For Devotees?
I don’t think I’m going to like this all that much and I
will therefore be at one end of the reviewing spectrum I have already read – so
that is neither here nor there.
I liked one defense of Dylan continuing to perform these
standards which amounted to the logic that as he’d written almost every other
song out there he is entitled to grab on to a few others. A fanciful notion,
but we get the point.
I’ve also read about how Dylan’s fragile and sensitive
interpretations are endearing, but I tend to hear mainly the gruffness – a shredded
sound that isn’t all that suited to such standards, not that one needs to be a
dulcet-devotee of crooning.
The arrangements and musical accompaniments are, yes,
accomplished – but then they should be. I do like the pedal steel of Donnie
Herron. There is a brooding introduction to Stormy
Weather that augers something dynamic, but this immediately lies down on
the comfortable couch of familiarity.

Instructions to follow:
Decide whether each statement agrees with the Dylan review above, answering yes or no and quoting the deciding words from the review. 1. The reviewer likes Donnie Herron's pedal steel. 2. The reviewer mostly hears fragility and sensitivity in Dylan's singing. 3. The brooding introduction to Stormy Weather leads into something dynamic.

Listing:
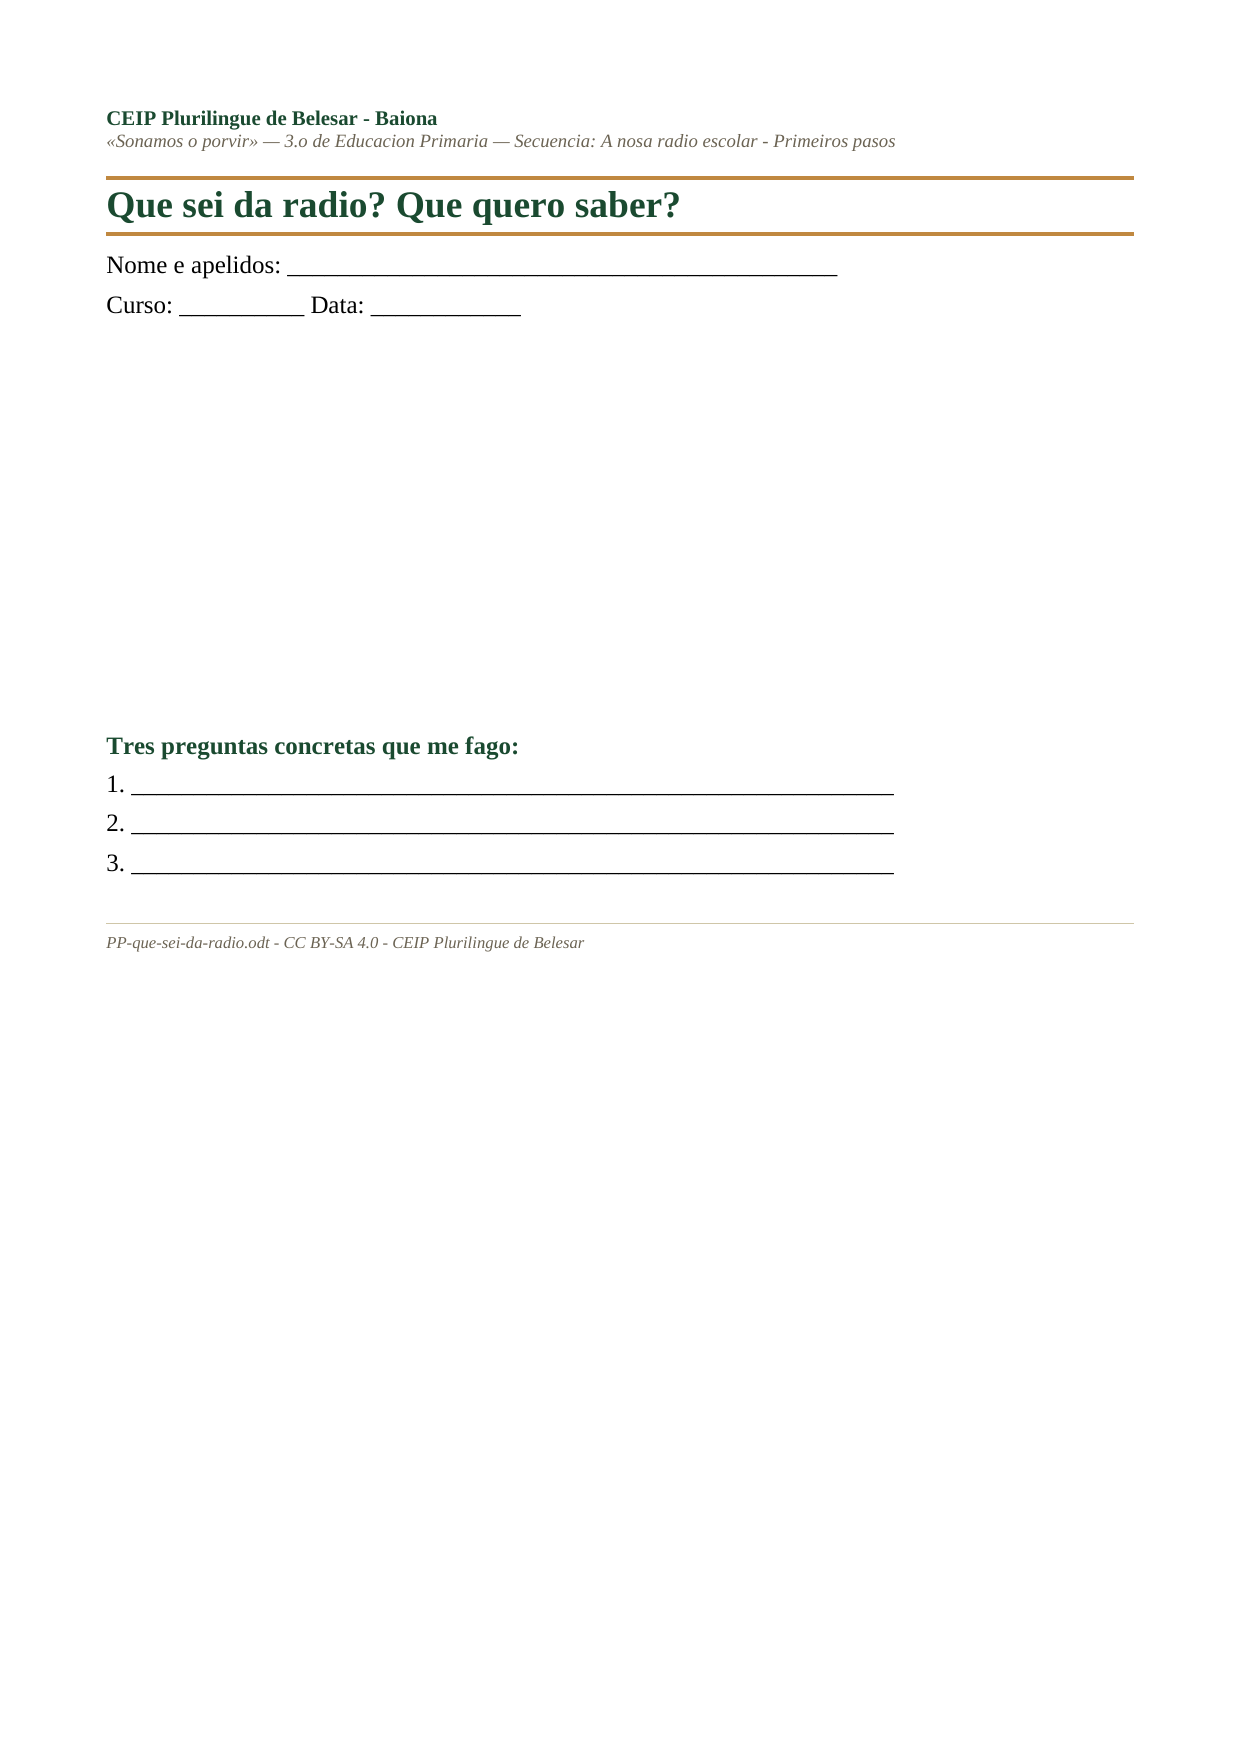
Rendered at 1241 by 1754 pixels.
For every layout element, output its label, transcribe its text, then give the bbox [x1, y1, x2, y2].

text 1. _____________________________________________________________ [106, 769, 1134, 798]
table_cell [620, 550, 1134, 590]
table_cell [620, 590, 1134, 629]
text CEIP Plurilingue de Belesar - Baiona [106, 106, 1134, 130]
table_cell [106, 669, 620, 708]
text Curso: __________ Data: ____________ [106, 290, 1134, 319]
table_cell [106, 550, 620, 590]
text «Sonamos o porvir» — 3.o de Educacion Primaria — Secuencia: A nosa radio escolar - Primeiros pasos [106, 130, 1134, 152]
table_header O QUE XA SEI DA RADIO [106, 329, 620, 353]
text Que sei da radio? Que quero saber? [106, 180, 1134, 232]
table_cell [620, 629, 1134, 668]
table_cell [106, 472, 620, 511]
table_cell [620, 393, 1134, 432]
text 3. _____________________________________________________________ [106, 848, 1134, 877]
table_header O QUE QUERO AVERIGUAR [620, 329, 1134, 353]
table_cell [620, 511, 1134, 550]
table_cell [106, 629, 620, 668]
text Tres preguntas concretas que me fago: [106, 731, 1134, 760]
text Nome e apelidos: ____________________________________________ [106, 251, 1134, 279]
text PP-que-sei-da-radio.odt - CC BY-SA 4.0 - CEIP Plurilingue de Belesar [106, 924, 1134, 952]
table_cell [106, 590, 620, 629]
table_cell [620, 432, 1134, 472]
table_cell [620, 472, 1134, 511]
table_cell [106, 511, 620, 550]
table_cell [106, 393, 620, 432]
table_cell [106, 354, 620, 393]
table_cell [620, 669, 1134, 708]
table_cell [620, 354, 1134, 393]
table_cell [106, 432, 620, 472]
text 2. _____________________________________________________________ [106, 808, 1134, 837]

Task response:
1. Yes: "I do like the pedal steel of Donnie Herron."
2. No: "I tend to hear mainly the gruffness"
3. No: "this immediately lies down on the comfortable couch of familiarity."